Fabienne Schwartz n’a pas trop peur de la chaleur. Elle lance la Savonnerie de Mamie en 2020, “pendant le covid”. Et elle est toujours là. Son stand sent bon les savons, les shampoings solides ou liquides, les cosmétiques naturels et bio. Cet été, elle arpentera les petits marchés de la région, surtout la nuit. La chaleur ? Elle n’a pas de recette miracle, mais de proposer des produits. “Je vends de l’anti-moustique, du lait après-soleil… croyez-moi, l’été se passe plutôt bien !”

Marcy Dubois avec ses samoussas.

Marcy Dubois avec ses samoussas.
Midi Libre – VICTOR GUILLOTEAU

Adaptabilité et bonne humeur

A ses côtés on retrouve Frédéric Ameller. Cabre’n’co, fromager à base de courry, veille à ce que ses produits, à commencer par leurs fromages, yaourts et fromages de chèvre, aient la plus longue durée de conservation possible. Cet été, on la retrouve sur les marchés du Gard, de la Lozère ou encore de l’Ardèche.

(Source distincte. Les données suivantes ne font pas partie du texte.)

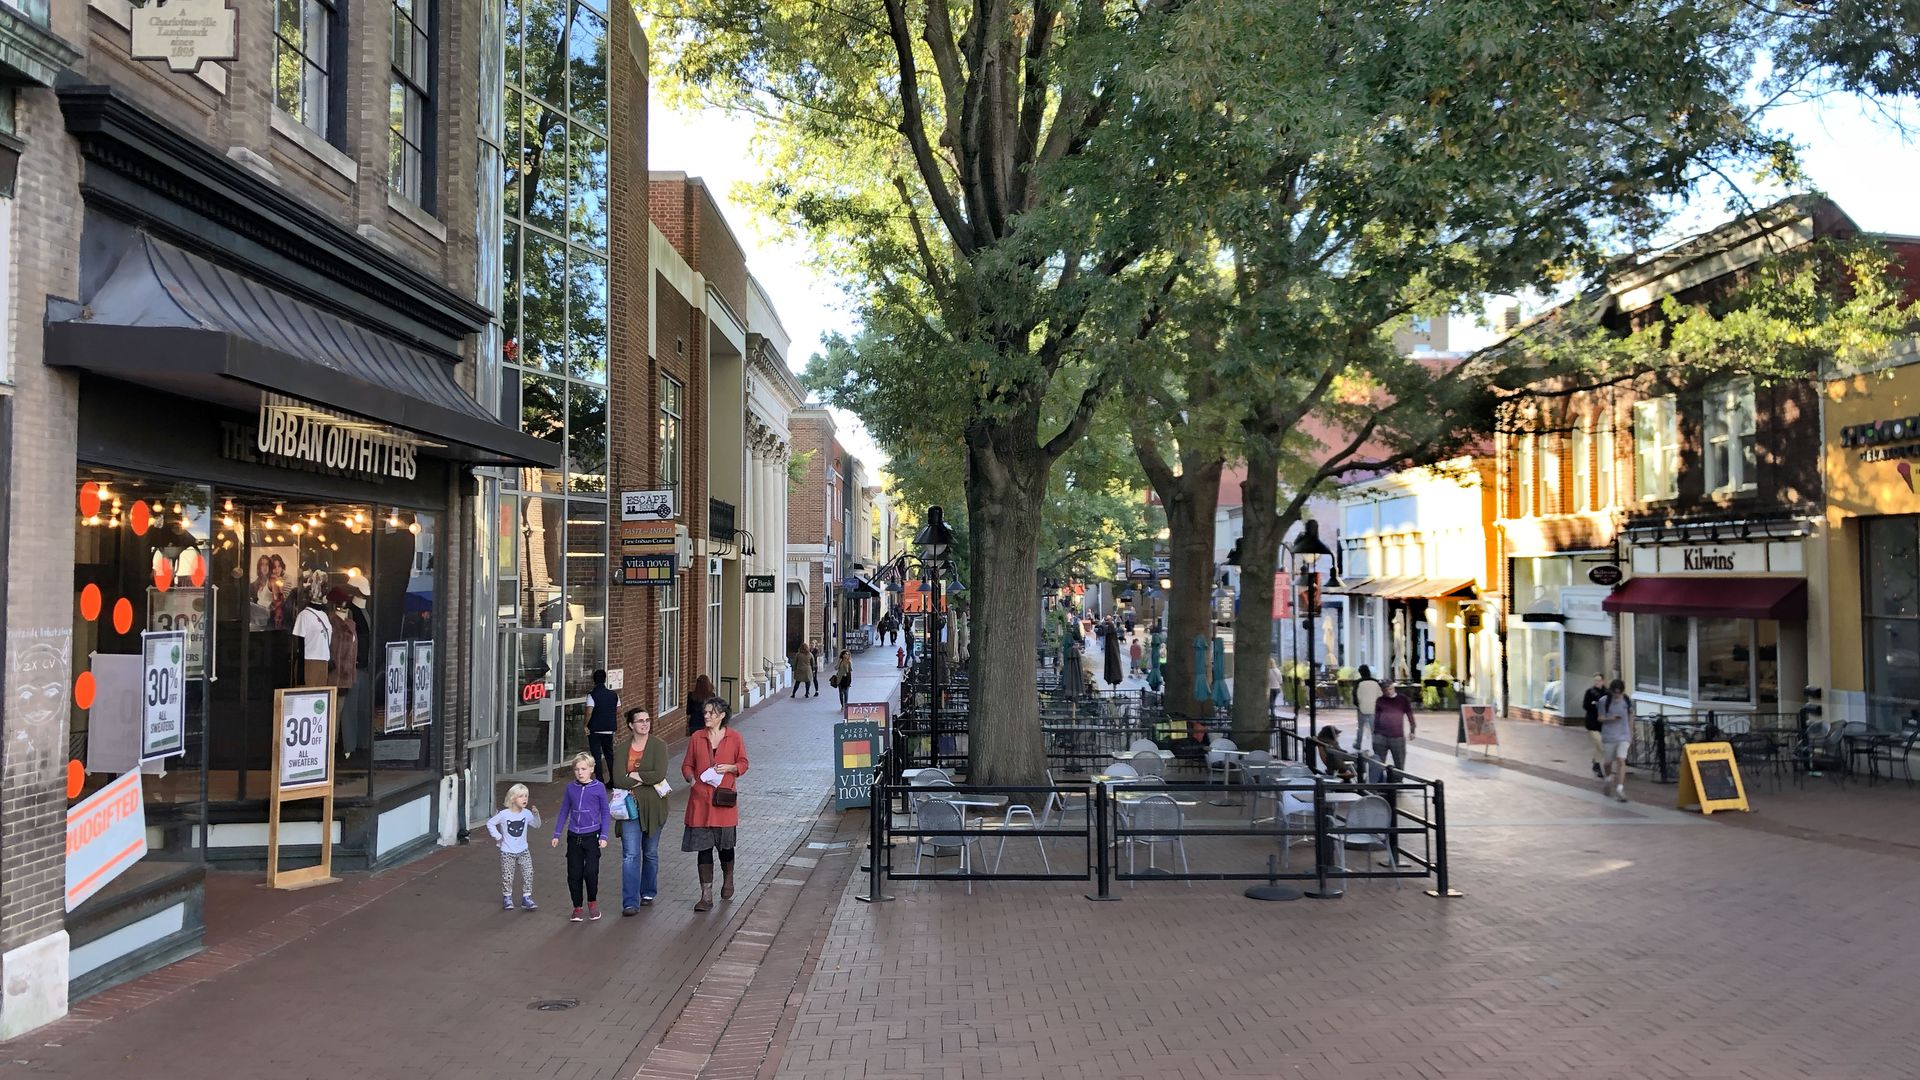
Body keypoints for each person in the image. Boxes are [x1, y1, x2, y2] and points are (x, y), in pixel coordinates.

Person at [682, 697, 749, 912]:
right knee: (703, 849)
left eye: (711, 712)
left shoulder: (734, 737)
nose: (706, 716)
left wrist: (731, 768)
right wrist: (691, 779)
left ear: (721, 716)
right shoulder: (696, 737)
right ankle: (706, 895)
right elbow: (687, 765)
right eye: (705, 712)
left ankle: (728, 877)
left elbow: (744, 763)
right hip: (700, 802)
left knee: (725, 847)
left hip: (723, 802)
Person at [549, 752, 611, 922]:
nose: (580, 772)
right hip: (574, 836)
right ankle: (577, 907)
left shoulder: (598, 788)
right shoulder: (571, 788)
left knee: (591, 872)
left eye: (583, 769)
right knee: (574, 873)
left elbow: (605, 812)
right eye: (576, 769)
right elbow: (564, 810)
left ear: (591, 769)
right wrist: (557, 833)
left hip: (592, 836)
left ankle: (592, 902)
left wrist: (604, 835)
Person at [619, 707, 669, 913]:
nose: (644, 724)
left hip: (654, 807)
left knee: (649, 852)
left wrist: (634, 774)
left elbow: (659, 774)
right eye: (640, 721)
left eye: (647, 720)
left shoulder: (659, 746)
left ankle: (648, 891)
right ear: (631, 725)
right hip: (629, 808)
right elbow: (619, 779)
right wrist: (643, 777)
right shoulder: (622, 749)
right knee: (630, 855)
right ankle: (630, 902)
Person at [486, 783, 541, 912]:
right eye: (521, 796)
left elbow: (537, 825)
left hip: (523, 850)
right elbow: (490, 823)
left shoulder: (527, 813)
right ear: (512, 798)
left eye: (526, 796)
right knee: (508, 876)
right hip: (507, 851)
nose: (525, 799)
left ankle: (526, 897)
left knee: (529, 872)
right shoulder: (504, 814)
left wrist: (536, 815)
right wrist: (498, 836)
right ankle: (507, 897)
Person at [1370, 681, 1416, 780]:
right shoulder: (1380, 700)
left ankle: (1398, 782)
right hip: (1380, 736)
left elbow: (1410, 714)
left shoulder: (1403, 699)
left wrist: (1412, 730)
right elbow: (1376, 717)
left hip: (1397, 736)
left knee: (1399, 762)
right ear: (1382, 691)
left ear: (1393, 688)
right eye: (1385, 690)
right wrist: (1375, 733)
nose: (1388, 692)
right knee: (1378, 762)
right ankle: (1379, 782)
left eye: (1390, 689)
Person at [1598, 678, 1633, 802]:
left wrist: (1631, 733)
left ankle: (1620, 788)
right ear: (1611, 691)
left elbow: (1630, 717)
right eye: (1615, 693)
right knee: (1608, 762)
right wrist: (1611, 718)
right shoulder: (1604, 701)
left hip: (1623, 735)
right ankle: (1608, 779)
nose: (1617, 696)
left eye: (1619, 693)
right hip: (1609, 735)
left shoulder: (1627, 701)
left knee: (1621, 760)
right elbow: (1600, 718)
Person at [587, 669, 619, 783]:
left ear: (594, 680)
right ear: (605, 679)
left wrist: (585, 725)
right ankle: (613, 780)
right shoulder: (614, 695)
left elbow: (589, 712)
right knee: (609, 755)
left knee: (596, 756)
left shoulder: (592, 695)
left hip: (595, 730)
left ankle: (599, 780)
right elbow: (617, 710)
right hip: (609, 729)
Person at [1581, 674, 1609, 778]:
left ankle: (1595, 761)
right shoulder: (1589, 692)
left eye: (1599, 680)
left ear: (1603, 681)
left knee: (1600, 746)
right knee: (1600, 745)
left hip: (1603, 724)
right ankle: (1598, 766)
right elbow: (1585, 705)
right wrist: (1594, 705)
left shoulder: (1607, 693)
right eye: (1595, 680)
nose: (1597, 682)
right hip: (1592, 723)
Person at [1352, 664, 1384, 752]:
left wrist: (1358, 705)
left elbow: (1355, 695)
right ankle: (1375, 745)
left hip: (1362, 708)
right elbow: (1380, 695)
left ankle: (1358, 744)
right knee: (1373, 728)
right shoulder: (1375, 682)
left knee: (1360, 727)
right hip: (1373, 708)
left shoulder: (1358, 682)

« Nous utilisons des plaques réfrigérées pour lutter contre la chaleurse confie au fromager et montre les étagères où reposent ses fromages. Les produits sont également recouverts d’une moustiquaire. Un banc de refroidissement est également utilisé pour maintenir les produits au frais. Il faut savoir que notre séchoir d’affinage doit être entre 14 et 15°C. Alors, frais, on y est habitué.”

Une autre ambiance chez Marcy Dubois. La sympathique gardoise de Fons vend ses samoussas et nems. Pour elle et sa fille, qui lui donne un coup de main, oui “système D” refroidir, avec un brouillard d’eau fraîche. Leurs produits sont cuits sur place et résistent bien à la chaleur.

Frédérique Ameller, fromagère à Courry.

Frédérique Ameller, fromagère à Courry.
Midi Libre – VICTOR GUILLOTEAU

Mais il y a des limites. « Les clients mangent sur place. Bien sûr, si c’est pour le soir ou le lendemain, nous vous demandons de mettre immédiatement vos achats au réfrigérateur. On ne peut pas les garder trop longtemps à une telle température. C’est sûr. Nous ne ferons pas de chocolat fin cette saison !”

Ce n’est pas Brice Guilmet qui prétend le contraire. Ce pâtissier-chocolatier de métier a fondé en début d’année une biscuiterie à Saint-Martin-de-Valgagères avec sa compagne Élodie. L’atelier de fabrication est installé chez eux et la boutique en ligne qu’ils ont lancée a bien démarré.

Passons maintenant aux marchés d’été. “Mais j’oublie les sucreries, comme le caramel ou le chocolat ! Sans le matériel nécessaire pour le conserver, ça fond toujours.”sourit le Riviera qui lancera une gamme de chocolats l’hiver prochain, une période plus faste de l’année.